Despite coming from a colder-weather region in western Pennsylvania, he performed excellently at the 2019 East Coast Pro showcase against other top talents with his new leg kick. He also stood out at the MLB-sponsored Prospect Development Pipeline League earlier in the summer, getting good contact on high-velo offerings. He struggled at times, however, with the 18U National Team in late August and early September, showing the challenges of adopting a wholesale change against top talent at such a rapid pace. Still, you can now see how his much more simplified approach helps him get around on firmer pitching here:
Don’t try and beat 2020 OF Austin Hendrick (PA) in with velocity; violently fast hands & barrel turning around 92 w/ sink down & in for no-doubter over RF fence.
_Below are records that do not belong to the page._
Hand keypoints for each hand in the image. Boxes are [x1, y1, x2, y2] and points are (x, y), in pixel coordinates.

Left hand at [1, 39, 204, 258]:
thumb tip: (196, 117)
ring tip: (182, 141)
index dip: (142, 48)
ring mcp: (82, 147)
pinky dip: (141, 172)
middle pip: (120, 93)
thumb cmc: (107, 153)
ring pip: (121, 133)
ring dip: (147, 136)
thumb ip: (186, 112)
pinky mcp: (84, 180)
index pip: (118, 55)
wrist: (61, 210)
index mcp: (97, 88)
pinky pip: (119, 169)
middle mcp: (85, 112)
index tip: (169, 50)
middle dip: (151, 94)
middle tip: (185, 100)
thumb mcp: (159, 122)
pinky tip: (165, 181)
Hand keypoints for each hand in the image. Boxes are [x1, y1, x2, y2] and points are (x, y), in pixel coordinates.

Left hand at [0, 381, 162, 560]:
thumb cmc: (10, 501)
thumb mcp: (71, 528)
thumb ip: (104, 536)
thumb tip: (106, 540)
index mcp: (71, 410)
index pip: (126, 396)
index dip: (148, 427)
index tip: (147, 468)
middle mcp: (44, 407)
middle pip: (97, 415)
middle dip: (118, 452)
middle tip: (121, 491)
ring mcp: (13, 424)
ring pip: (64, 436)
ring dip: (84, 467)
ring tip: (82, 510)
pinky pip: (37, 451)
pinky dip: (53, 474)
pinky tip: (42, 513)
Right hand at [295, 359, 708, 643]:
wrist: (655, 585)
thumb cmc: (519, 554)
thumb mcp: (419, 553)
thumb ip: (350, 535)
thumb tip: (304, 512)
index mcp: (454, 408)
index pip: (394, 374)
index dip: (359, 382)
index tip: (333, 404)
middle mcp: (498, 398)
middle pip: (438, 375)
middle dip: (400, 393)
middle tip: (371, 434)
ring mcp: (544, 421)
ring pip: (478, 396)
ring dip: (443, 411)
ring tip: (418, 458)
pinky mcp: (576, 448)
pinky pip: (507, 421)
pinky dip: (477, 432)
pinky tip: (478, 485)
Have tweeted about the hit tool, here’s a look at the plus power. #HailState commit. pic.twitter.com/HBzRdmO2wA— Jheremy Brown (@JBrownPG) August 14, 2019
Because Hendrick has merely average speed, the pressure on his bat will be significant in a way that is not quite as significant for prospects like Kelenic, 2019 draftee Corbin Carroll, or potential top 2020 pick Pete Crow-Armstrong. But the type of hitter that Hendrick has shown the potential to be is an extremely exciting one. The reports on his make-up are encouragingly positive, with a commitment to his family that was tested immensely by a stroke his father suffered during Hendrick’s sophomore year of high school. His mother is 90% deaf, and his younger sister also suffers from multiple health issues, pushing Hendrick to take on a significant personal responsibility beyond his years. From a 2018 profile in the Pittsburgh Post-Gazette, Hendrick framed his determination to succeed in the stark reality of the moment:
“You know, something he’s said a few times has always stuck with me,” said Austin. “He used to say that he wanted to see me hit a home run in a Major League Baseball game, and then he could pass after that.”
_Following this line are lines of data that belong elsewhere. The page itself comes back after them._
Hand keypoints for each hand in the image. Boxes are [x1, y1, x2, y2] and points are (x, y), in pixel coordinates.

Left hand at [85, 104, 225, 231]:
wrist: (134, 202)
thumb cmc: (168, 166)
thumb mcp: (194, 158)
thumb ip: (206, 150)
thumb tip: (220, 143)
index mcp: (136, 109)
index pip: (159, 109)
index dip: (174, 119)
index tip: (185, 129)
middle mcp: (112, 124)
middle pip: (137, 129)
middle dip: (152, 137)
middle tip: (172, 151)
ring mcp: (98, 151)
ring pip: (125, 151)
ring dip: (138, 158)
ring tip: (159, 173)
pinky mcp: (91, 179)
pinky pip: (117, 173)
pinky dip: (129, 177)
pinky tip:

Thankfully, Hendrick’s father has been recovering and rehabilitating successfully. The Mississippi State commit has no shortage of choices ahead of him in the next 10 months, but it seems almost certain he’ll end up foregoing college in favor of the pros. His ranking ranges among prognosticators, but he is likely to stick as a top-10 talent barring dramatic changes. Hendrick has spoken already about having his life mapped out, which could line up nicely with a career in the Pacific Northwest. With a shot at the most impressive bat in the draft, the Mariners will want to be ready if Hendrick’s name is on the board when their name is called. The Hit It Here Café may want to reinforce their windows.